┌─ Source records

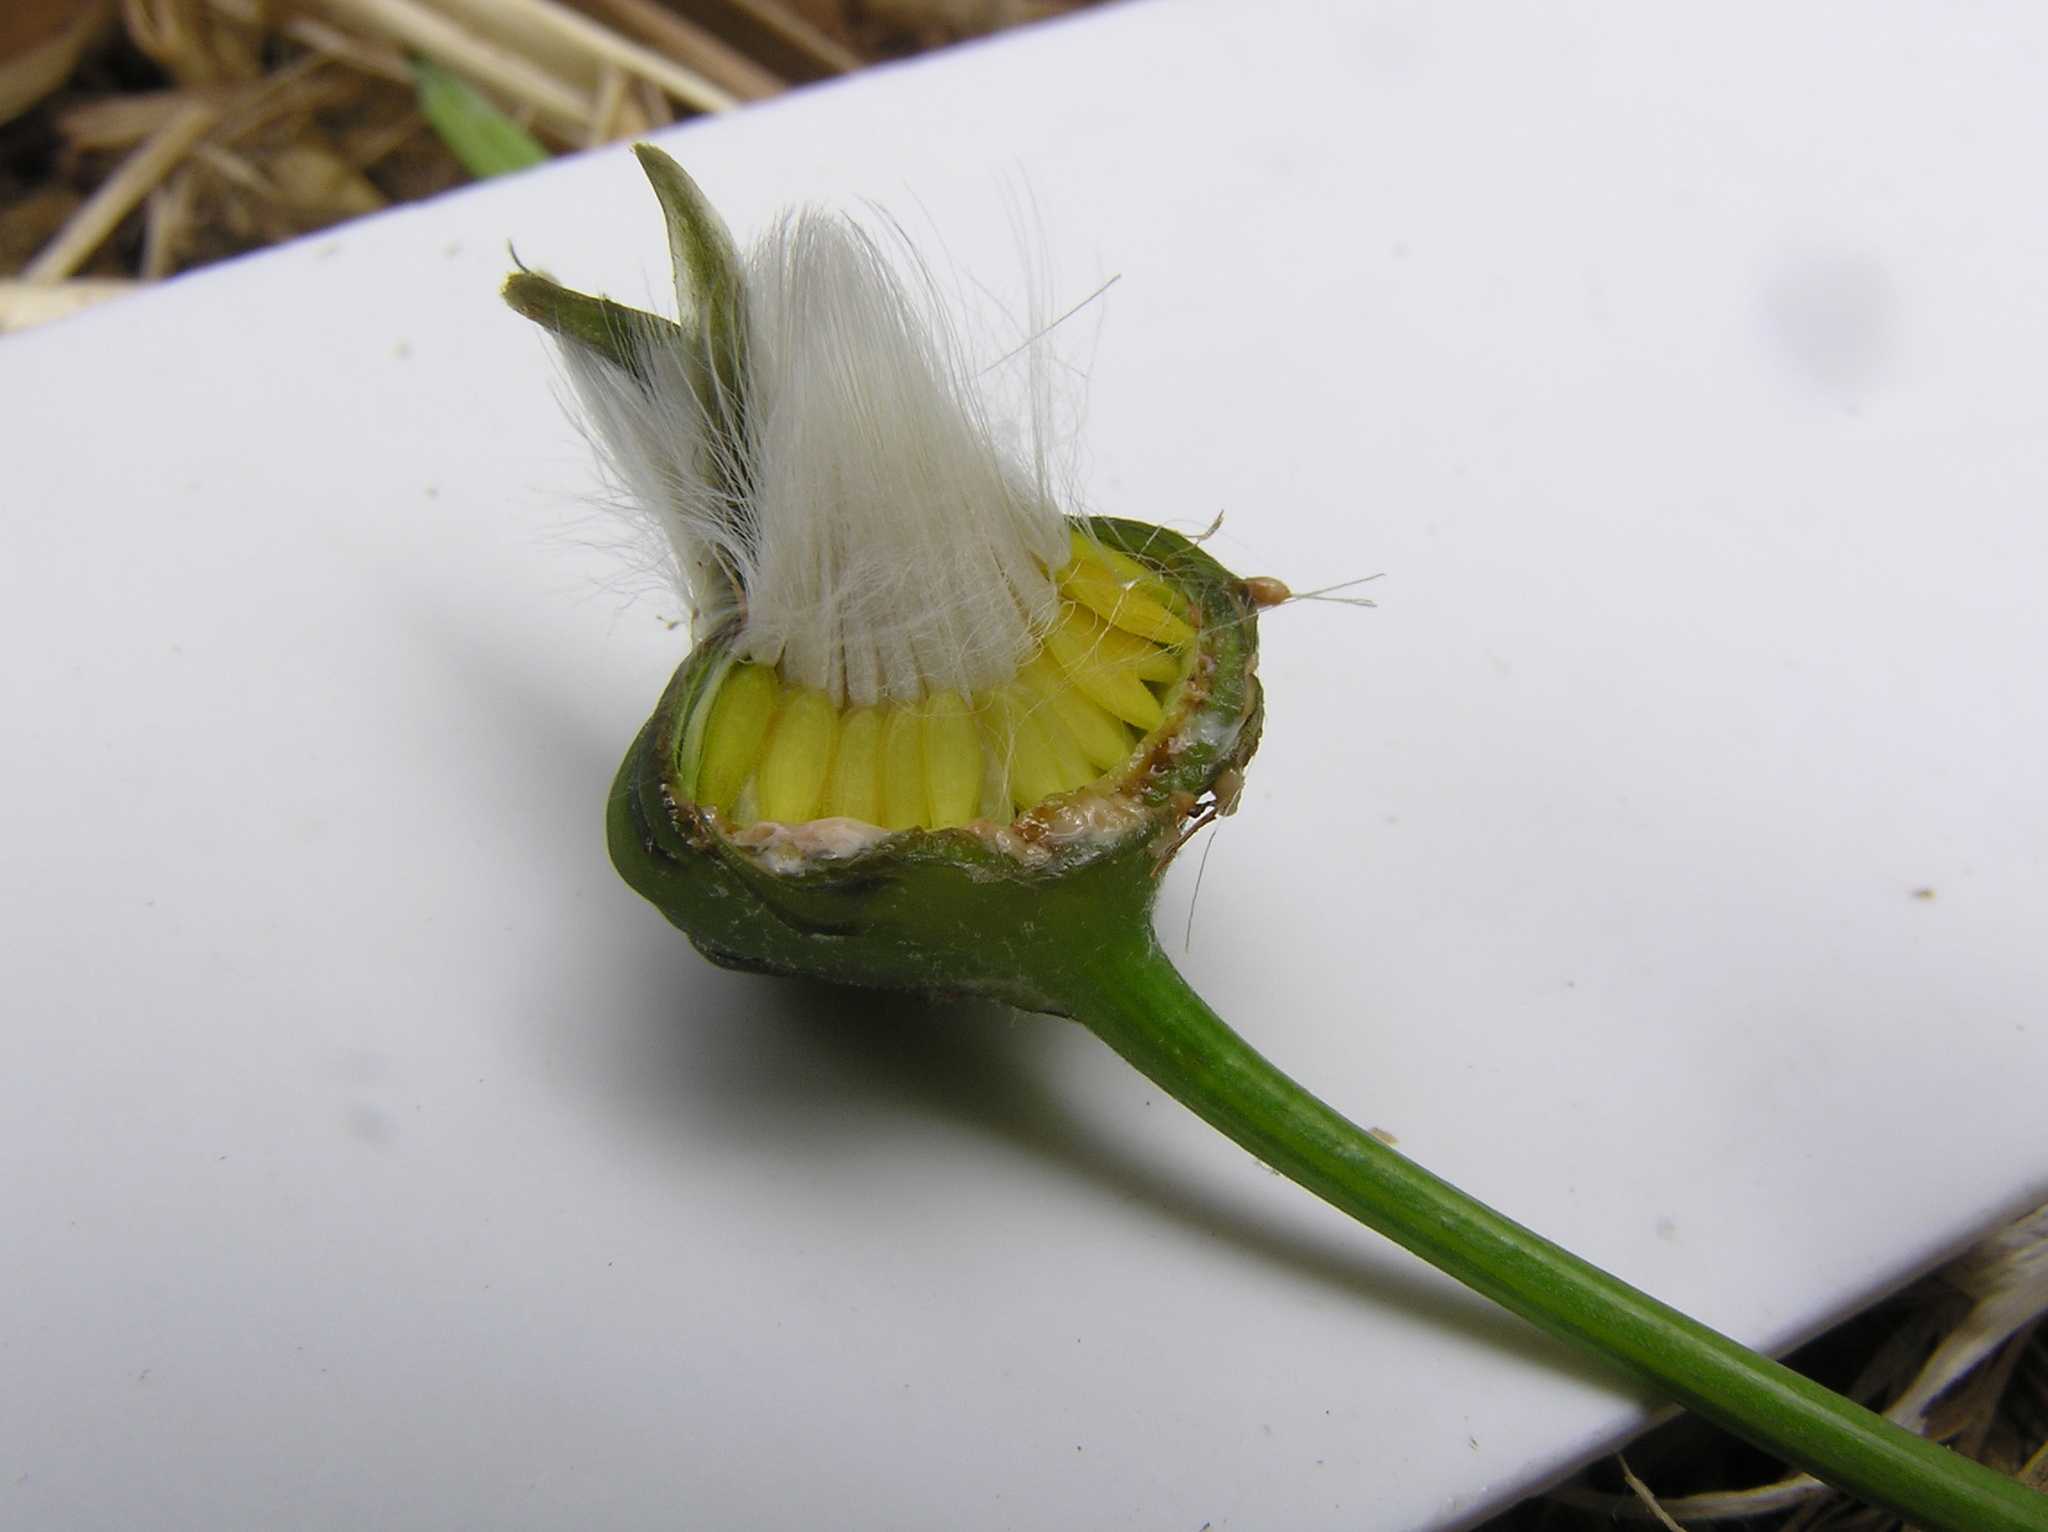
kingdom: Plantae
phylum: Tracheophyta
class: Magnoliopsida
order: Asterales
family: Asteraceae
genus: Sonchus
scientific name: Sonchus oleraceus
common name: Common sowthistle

└─

#### Work to complete
Retype all the lines above word for word, leaving the picture out of your answer.

#### Output for this exercise
kingdom: Plantae
phylum: Tracheophyta
class: Magnoliopsida
order: Asterales
family: Asteraceae
genus: Sonchus
scientific name: Sonchus oleraceus
common name: Common sowthistle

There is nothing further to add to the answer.